WHAT TO PRODUCE: Go through the material below and count the lines containing the word "Dzięki". Give that number by itself.
* * * * * * * * *
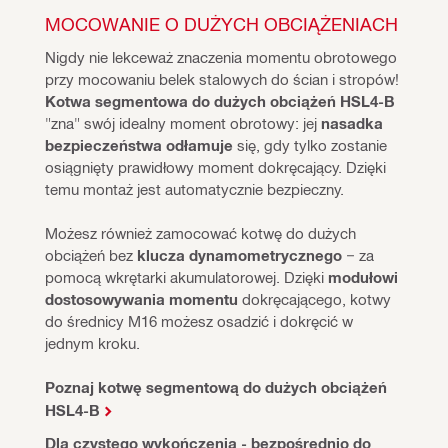
MOCOWANIE O DUŻYCH OBCIĄŻENIACH
Nigdy nie lekceważ znaczenia momentu obrotowego 
przy mocowaniu belek stalowych do ścian i stropów! 
Kotwa segmentowa do dużych obciążeń HSL4-B
"zna" swój idealny moment obrotowy: jej 
nasadka 
bezpieczeństwa odłamuje
 się, gdy tylko zostanie 
osiągnięty prawidłowy moment dokręcający. Dzięki 
temu montaż jest automatycznie bezpieczny.
Możesz również zamocować kotwę do dużych 
obciążeń bez 
klucza dynamometrycznego
 − za 
pomocą wkrętarki akumulatorowej. Dzięki 
modułowi 
dostosowywania momentu
 dokręcającego, kotwy 
do średnicy M16 możesz osadzić i dokręcić w 
jednym kroku.
Poznaj kotwę segmentową do dużych obciążeń
HSL4-B
Dla czystego wykończenia - bezpośrednio do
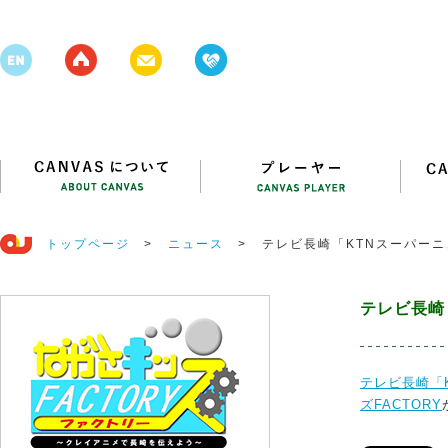
トップページ
>
ニュース
>
テレビ長崎「KTNスーパー
テレビ長崎
テレビ長崎「K
ズFACTORY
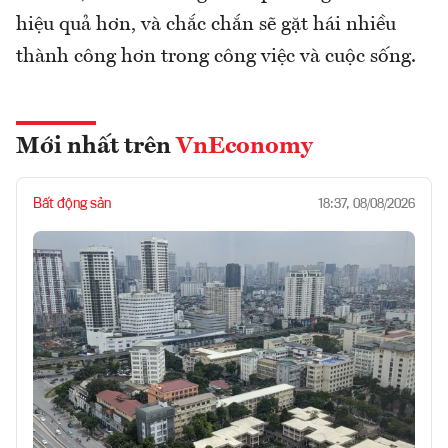
hiệu quả hơn, và chắc chắn sẽ gặt hái nhiều
thành công hơn trong công việc và cuộc sống.
Mới nhất trên
VnEconomy
Bất động sản
18:37, 08/08/2026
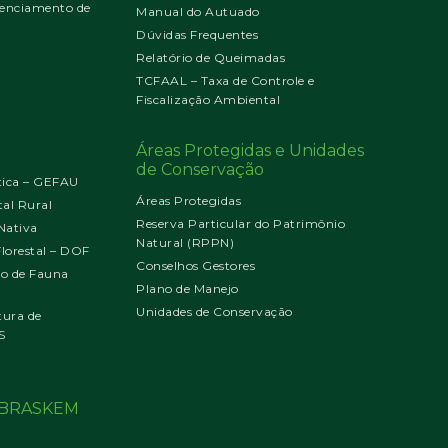
enciamento de
Manual do Autuado
Dúvidas Frequentes
Relatório de Queimadas
TCFAAL – Taxa de Controle e
Fiscalização Ambiental
Áreas Protegidas e Unidades
de Conservação
tica – GEFAU
Áreas Protegidas
al Rural
Reserva Particular do Patrimônio
Nativa
Natural (RPPN)
orestal – DOF
Conselhos Gestores
jo de Fauna
Plano de Manejo
Unidades de Conservação
tura de
S
o BRASKEM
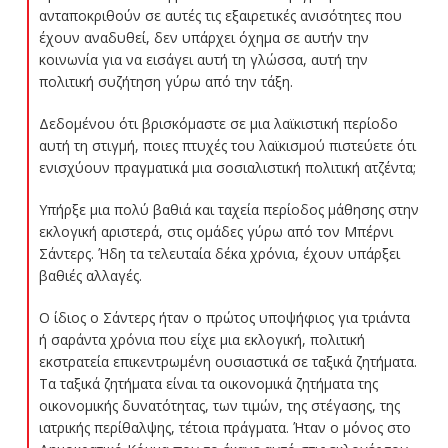
ανταποκριθούν σε αυτές τις εξαιρετικές ανισότητες που
έχουν αναδυθεί, δεν υπάρχει όχημα σε αυτήν την
κοινωνία για να εισάγει αυτή τη γλώσσα, αυτή την
πολιτική συζήτηση γύρω από την τάξη.
Δεδομένου ότι βρισκόμαστε σε μια λαϊκιστική περίοδο
αυτή τη στιγμή, ποιες πτυχές του λαϊκισμού πιστεύετε ότι
ενισχύουν πραγματικά μια σοσιαλιστική πολιτική ατζέντα;
Υπήρξε μια πολύ βαθιά και ταχεία περίοδος μάθησης στην
εκλογική αριστερά, στις ομάδες γύρω από τον Μπέρνι
Σάντερς. Ήδη τα τελευταία δέκα χρόνια, έχουν υπάρξει
βαθιές αλλαγές.
Ο ίδιος ο Σάντερς ήταν ο πρώτος υποψήφιος για τριάντα
ή σαράντα χρόνια που είχε μια εκλογική, πολιτική
εκστρατεία επικεντρωμένη ουσιαστικά σε ταξικά ζητήματα.
Τα ταξικά ζητήματα είναι τα οικονομικά ζητήματα της
οικονομικής δυνατότητας, των τιμών, της στέγασης, της
ιατρικής περίθαλψης, τέτοια πράγματα. Ήταν ο μόνος στο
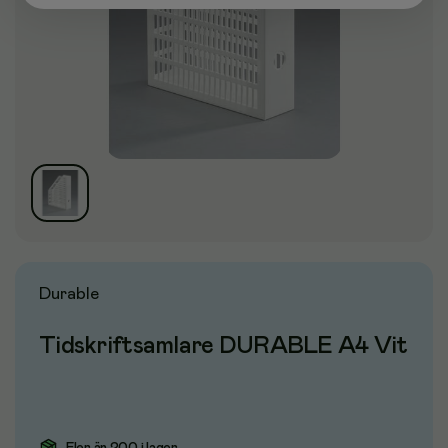
Durable
Tidskriftsamlare DURABLE A4 Vit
* * * * * * * * *
OUTPUT OF THE TASK: 2